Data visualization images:
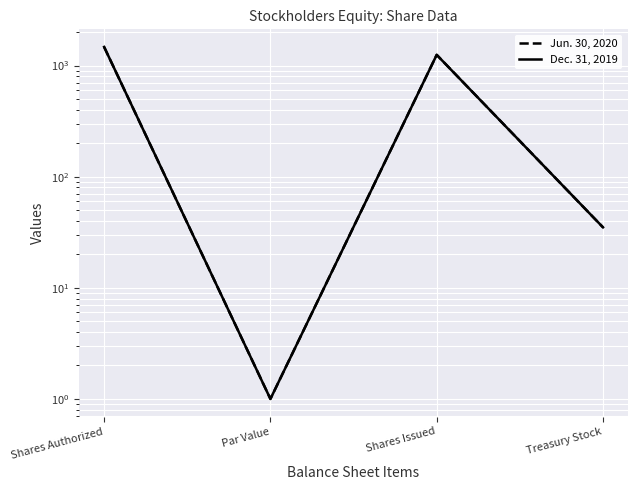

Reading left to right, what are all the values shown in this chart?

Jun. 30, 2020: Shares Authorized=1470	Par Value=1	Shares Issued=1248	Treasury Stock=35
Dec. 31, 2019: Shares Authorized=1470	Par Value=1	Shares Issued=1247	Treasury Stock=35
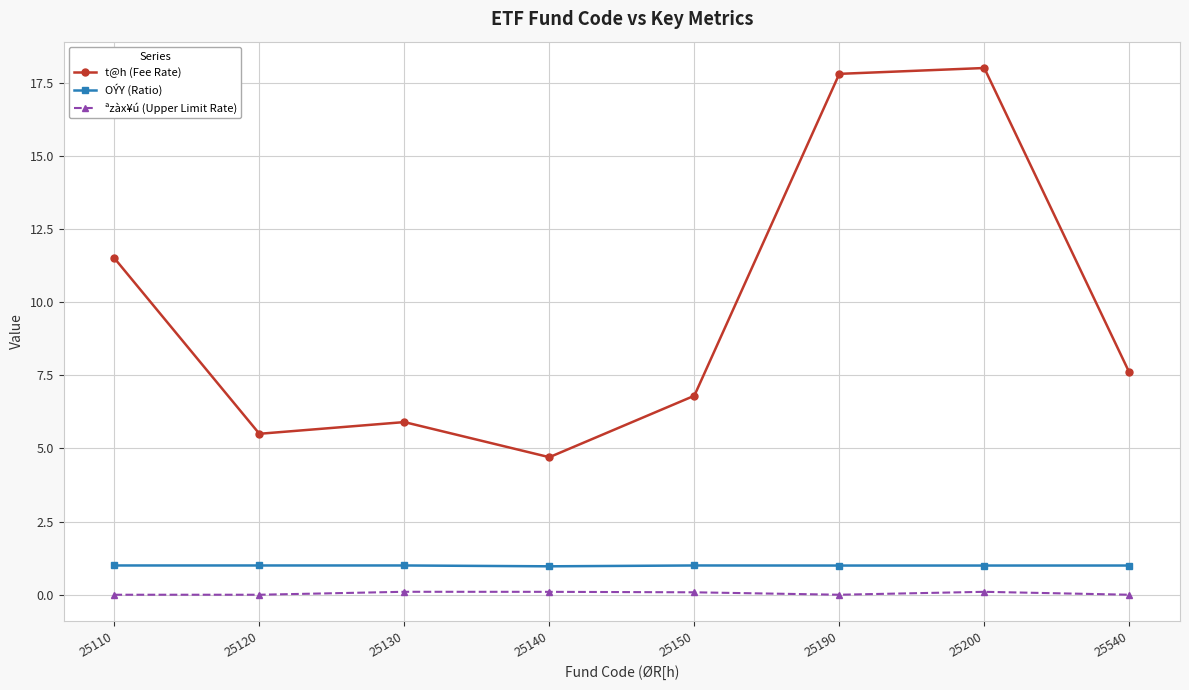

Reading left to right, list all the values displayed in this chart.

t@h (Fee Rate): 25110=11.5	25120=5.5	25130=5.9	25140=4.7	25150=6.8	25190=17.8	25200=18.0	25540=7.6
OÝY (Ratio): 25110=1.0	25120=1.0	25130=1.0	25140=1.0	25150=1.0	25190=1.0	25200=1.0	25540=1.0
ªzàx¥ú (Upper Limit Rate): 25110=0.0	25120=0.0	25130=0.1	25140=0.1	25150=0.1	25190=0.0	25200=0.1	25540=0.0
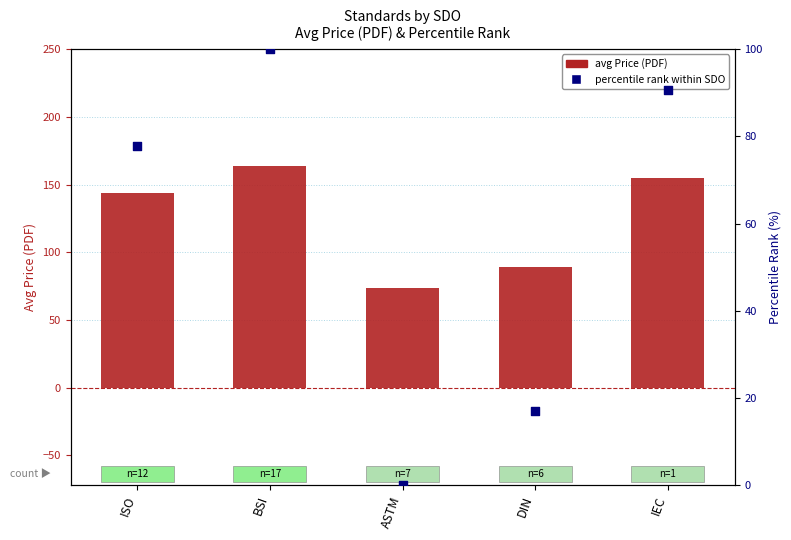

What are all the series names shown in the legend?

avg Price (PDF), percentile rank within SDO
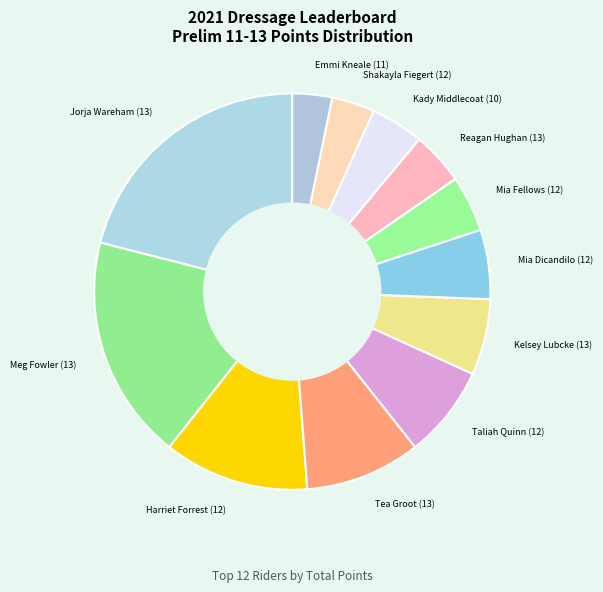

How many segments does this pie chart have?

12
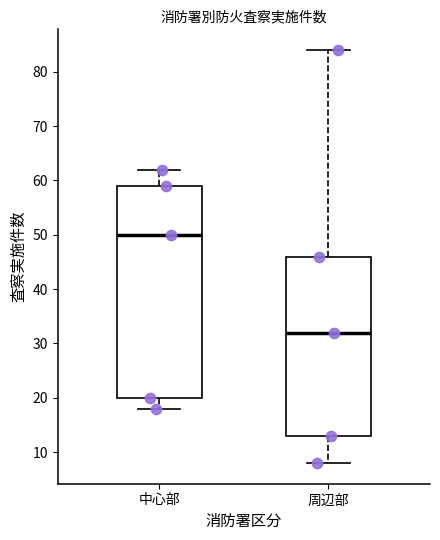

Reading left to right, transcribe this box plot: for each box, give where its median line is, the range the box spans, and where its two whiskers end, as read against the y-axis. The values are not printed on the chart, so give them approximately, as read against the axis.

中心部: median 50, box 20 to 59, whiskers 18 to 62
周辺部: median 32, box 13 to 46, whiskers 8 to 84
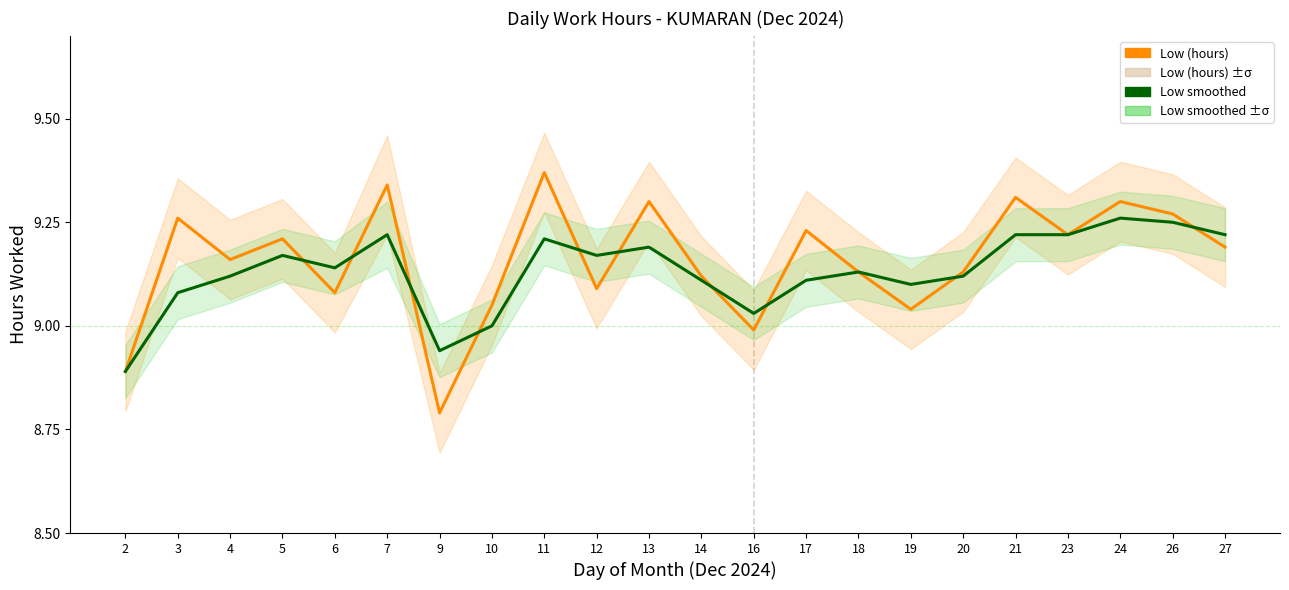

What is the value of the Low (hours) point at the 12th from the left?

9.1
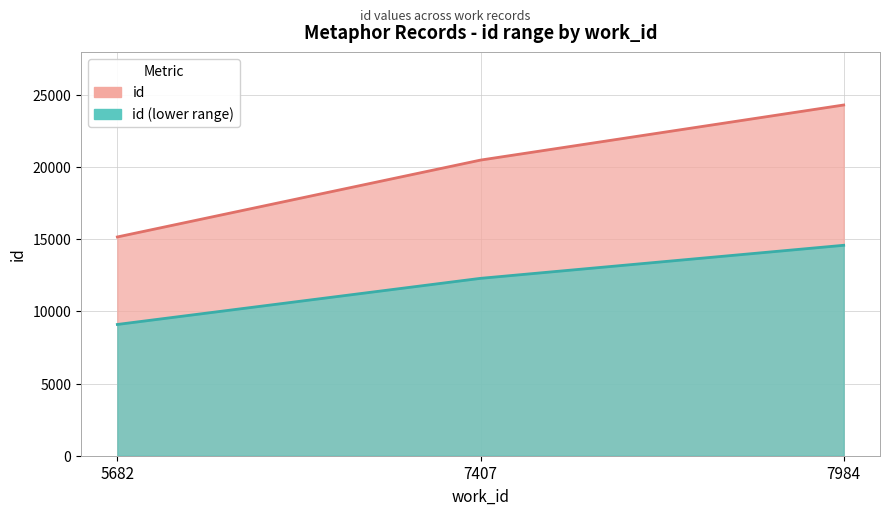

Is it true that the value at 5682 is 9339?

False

# [Task directions]
Rewrite all of the data above with "Reading left to right" swapped for "From left to right" and everything else kept the same. Do not include the pictures.

# [Response to the exercise]
From left to right, what are all the values shown in this chart?

Jun. 30, 2020: Shares Authorized=1470	Par Value=1	Shares Issued=1248	Treasury Stock=35
Dec. 31, 2019: Shares Authorized=1470	Par Value=1	Shares Issued=1247	Treasury Stock=35

From left to right, list all the values displayed in this chart.

t@h (Fee Rate): 25110=11.5	25120=5.5	25130=5.9	25140=4.7	25150=6.8	25190=17.8	25200=18.0	25540=7.6
OÝY (Ratio): 25110=1.0	25120=1.0	25130=1.0	25140=1.0	25150=1.0	25190=1.0	25200=1.0	25540=1.0
ªzàx¥ú (Upper Limit Rate): 25110=0.0	25120=0.0	25130=0.1	25140=0.1	25150=0.1	25190=0.0	25200=0.1	25540=0.0

What are all the series names shown in the legend?

avg Price (PDF), percentile rank within SDO

How many segments does this pie chart have?

12

From left to right, transcribe this box plot: for each box, give where its median line is, the range the box spans, and where its two whiskers end, as read against the y-axis. The values are not printed on the chart, so give them approximately, as read against the axis.

中心部: median 50, box 20 to 59, whiskers 18 to 62
周辺部: median 32, box 13 to 46, whiskers 8 to 84

What is the value of the Low (hours) point at the 12th from the left?

9.1

Is it true that the value at 5682 is 9339?

False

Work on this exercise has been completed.